Background: Fevipiprant is a selective prostaglandin D2 receptor 2 (DP2) receptor antagonist which reduces eosinophilic airway inflammation in patients with persistent asthma and elevated sputum eosinophil counts. CD4+Th2 cells are a source of type 2 cytokines in asthma, via DP2 and leukotriene (LT) pathway activation. Aim: To compare fevipiprant with montelukast for suppression of type 2 cytokine and other inflammatory mediator production from human Th2 cells in the presence of endogenous stimuli of DP2 and LT pathways from activated mast cell (MC) supernatants. Methods: CD4+ T cells were isolated from healthy volunteers (HV), differentiated with IL-2/IL-4, sorted for DP2 expression and stimulated with MC supernatants in presence or absence of fevipiprant (1 µM) or montelukast (1 µM). mRNA was isolated and RT-PCR conducted on cytokines. MCs were CD34+ precursor cells from HV, differentiated and stimulated with IgE/anti-IgE in the presence or absence of cPLA2 inhibitor ZPL521 (20 µM) as positive control.

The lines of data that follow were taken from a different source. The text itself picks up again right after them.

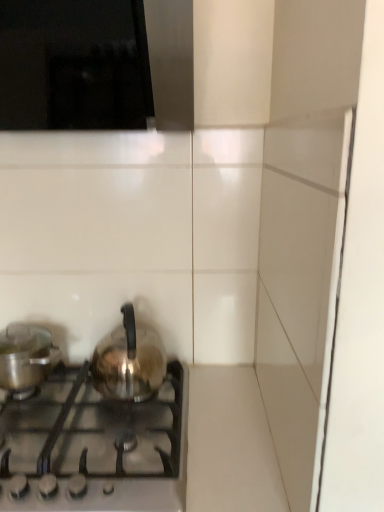
Question: Is shiny metallic kettle at center, the 2th kitchen appliance when ordered from left to right, to the left or to the right of shiny metallic kettle at lower left in the image?

Choices:
 (A) left
 (B) right

Answer: (B)

Question: Relative to shiny metallic kettle at lower left, is shiny metallic kettle at center, the 1th kitchen appliance in the right-to-left sequence, in front or behind?

Choices:
 (A) behind
 (B) front

Answer: (A)

Question: Which is farther from the shiny metallic kettle at center, the 2th kitchen appliance when ordered from left to right?

Choices:
 (A) shiny metallic pot at left, the 2th kitchen appliance from the right
 (B) shiny metallic kettle at lower left

Answer: (A)

Question: Which of these objects is positioned farthest from the shiny metallic kettle at lower left?

Choices:
 (A) shiny metallic pot at left, the 2th kitchen appliance from the right
 (B) shiny metallic kettle at center, the 1th kitchen appliance in the right-to-left sequence

Answer: (A)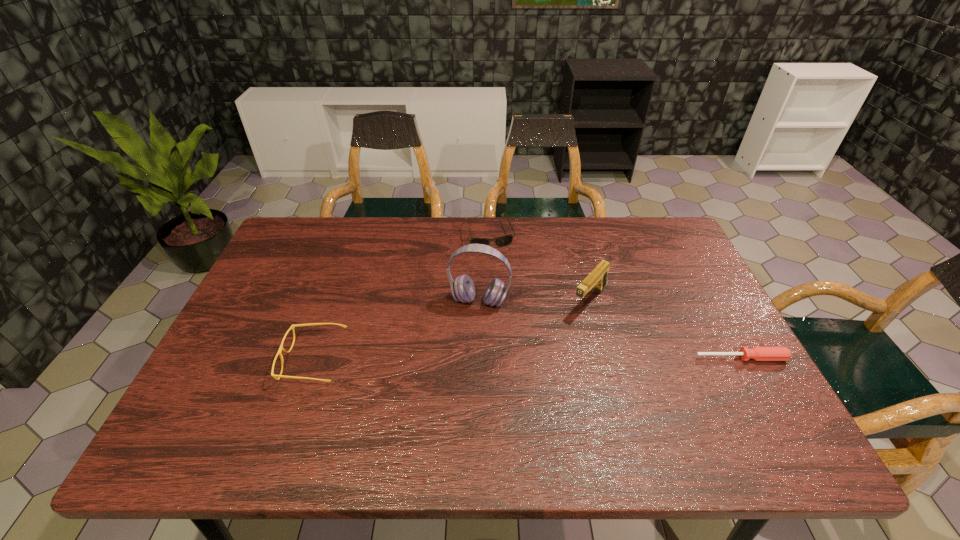
Identify the location of object that is at the near edge. (281, 348).

The width and height of the screenshot is (960, 540). I want to click on object that is at the right edge, so click(x=756, y=353).

Locate an element on the screen. This screenshot has width=960, height=540. vacant space at the far edge of the desktop is located at coordinates 540,217.

Find the location of a particular element. Image resolution: width=960 pixels, height=540 pixels. free space at the near edge of the desktop is located at coordinates (562, 391).

The height and width of the screenshot is (540, 960). In order to click on vacant space at the left edge of the desktop in this screenshot , I will do `click(274, 299)`.

The width and height of the screenshot is (960, 540). In the image, there is a desktop. In order to click on free region at the right edge in this screenshot , I will do `click(702, 368)`.

You are a GUI agent. You are given a task and a screenshot of the screen. Output one action in this format:
    pyautogui.click(x=<x>, y=<y>)
    Task: Click on the free location at the far left corner
    
    Given the screenshot: What is the action you would take?
    pyautogui.click(x=297, y=241)

In the image, there is a desktop. Where is `free space at the near left corner`? This screenshot has width=960, height=540. free space at the near left corner is located at coordinates (224, 393).

Find the location of a particular element. The width and height of the screenshot is (960, 540). vacant space at the far right corner of the desktop is located at coordinates (654, 247).

Locate an element on the screen. This screenshot has width=960, height=540. vacant point located between the screwdriver and the leftmost object is located at coordinates (527, 359).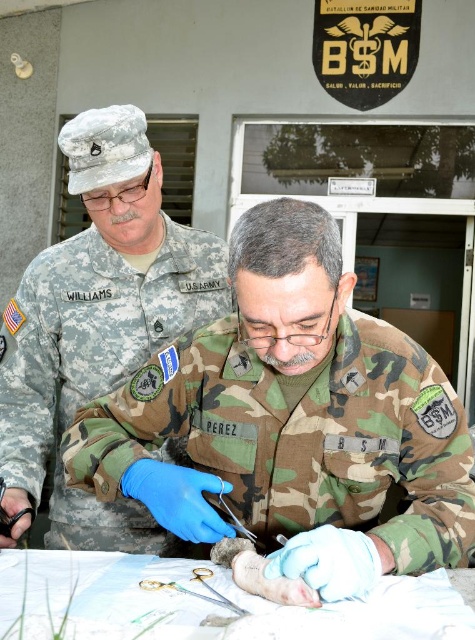
You are a medic in a military operation. You need to quickly locate the gold metallic scissors at center to cut a bandage. However, you are currently looking at the camouflage uniform at center. Which direction should you move your eyes to find the scissors?

The gold metallic scissors at center are below the camouflage uniform at center, so you should move your eyes downward to locate them.

In the scene where two military personnel are conducting a medical procedure, you need to determine which object is taller between the camouflage uniform at center and the gold metallic scissors at center. Based on the description, which one is taller?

Results: MC supernatants induced substantial activation of human DP2+ Th2 cells as suggested by increases in mRNA expression of IL-5 and IL-13. These increases were fully suppressed by fevipiprant, but not by montelukast, which only gave partial (~ 40%) reduction of IL-5 and IL-13 expression. Similar differences between drugs were found for suppression of increases in IL-3, IL-4, IL-8, M-CSF and GM-CSF mRNA expression. Conclusion: Consistent with the greater amplitude of inflammation induced by the DP2 pathway compared to the LT pathway, fevipiprant is superior to montelukast in suppressing type 2 and other inflammatory cytokine production in human MC-stimulated Th2 cells.